Hatırlayanlar olacaktır, o yıllarda bir yazı kaleme aldım bu durumu dile getiren… Erzurum’da bir dernek kurdurmuşlardı, adı da Palandöken Dershaneler Birliği… PALDER… Projelerini bu dernek üzerinden yürütüyorlardı. Yazımın adı “PALDIR KÜLDÜR” idi. Yalanları, yanılgıları ifşa etmiştim.
Başta il milli eğitim müdürü, vali yardımcısı olmak üzere yukarıdan aşağı yetkililerin hepsi yerinden zıpladı… Sonrası tehditler, aba altından sopa göstermeler…
Neyse, bugüne dönelim..
Demem o ki, dün de böyleydi, bugün de… Eski milli eğitim müdürü Fevzi Budak’ın son dönemlerinde de il sıralaması aşağı yukarı böyleydi, sonrakiler zamanında da…
Sonuç…
Her il çok başarılı olsa da yine bir sıralama olacak ve bir şehir 58., diğeri 80. duruma düşecek…. Aynı şey her ilin başarısız olması durumunda da geçerli… Bir il 1., diğeri 30., bir diğeri 60. olacak…
İşin esası şudur: Türkiye’nin OECD ülkelerinin lise çağındaki öğrencileri arasında yapılan PISA Matematik ve Fen Bilimleri sınavında durumu belli.
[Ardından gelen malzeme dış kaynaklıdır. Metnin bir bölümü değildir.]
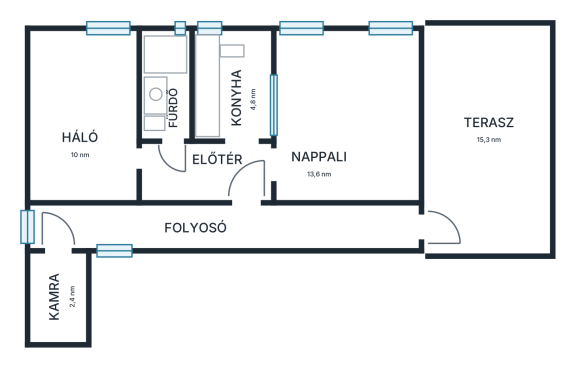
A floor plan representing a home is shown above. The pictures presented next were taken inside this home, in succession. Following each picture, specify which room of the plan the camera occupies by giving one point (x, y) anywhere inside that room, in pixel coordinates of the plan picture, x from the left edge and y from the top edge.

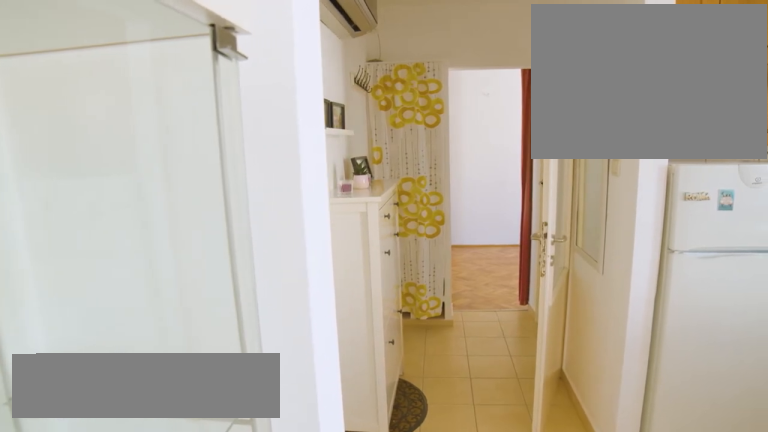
(212, 166)
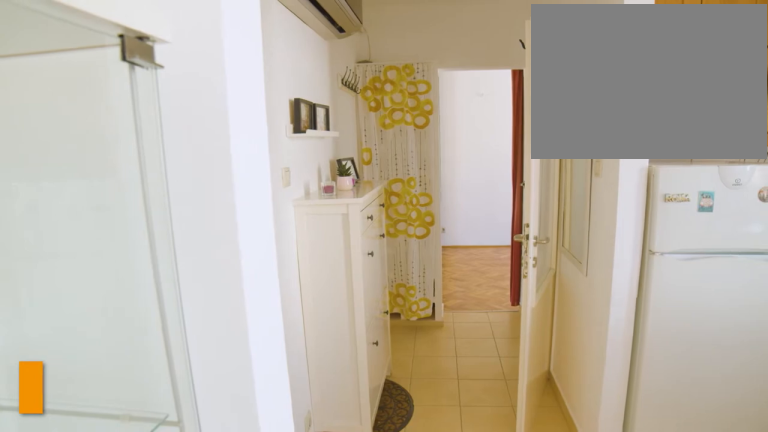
(212, 166)
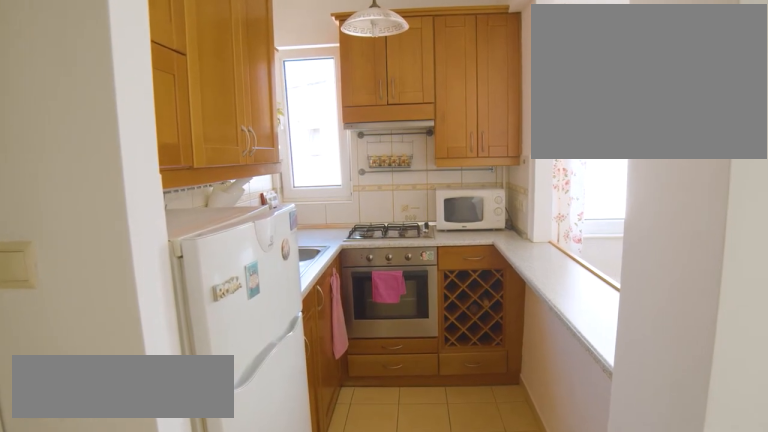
(231, 84)
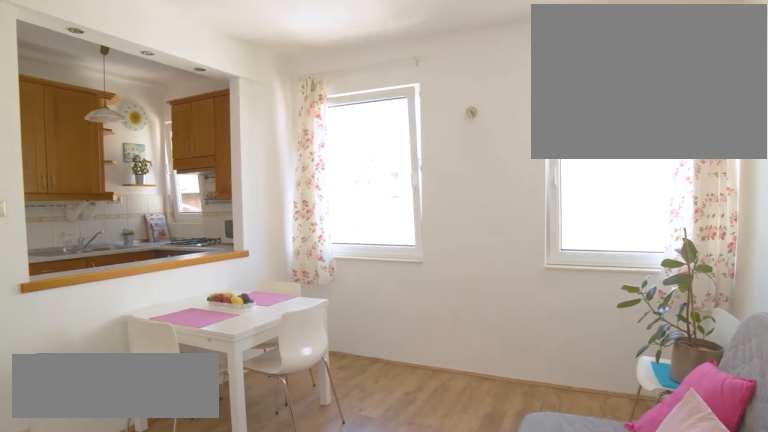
(345, 112)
Hep sonlarda… 72 devlet arasında 50.
Ve Erzurum…
Gösterilecek üstün gayretler sonunda bile 58. sıradaki bir il, Erzurum ancak 8 – 10 basamak yükselir… Eğitim o şehirde yaşayan insan kaynağının eğitim hassasiyetiyle ilgili bir durum.. Yani sosyolojiden bağımsız değil eğitim. Dilimizde pelesenk olan o sözü neydi: Erzurum nitelikli göç verirken hızla niteliksiz göç alıyor! Geri kalmışlık üstten aşağı bir bütündür.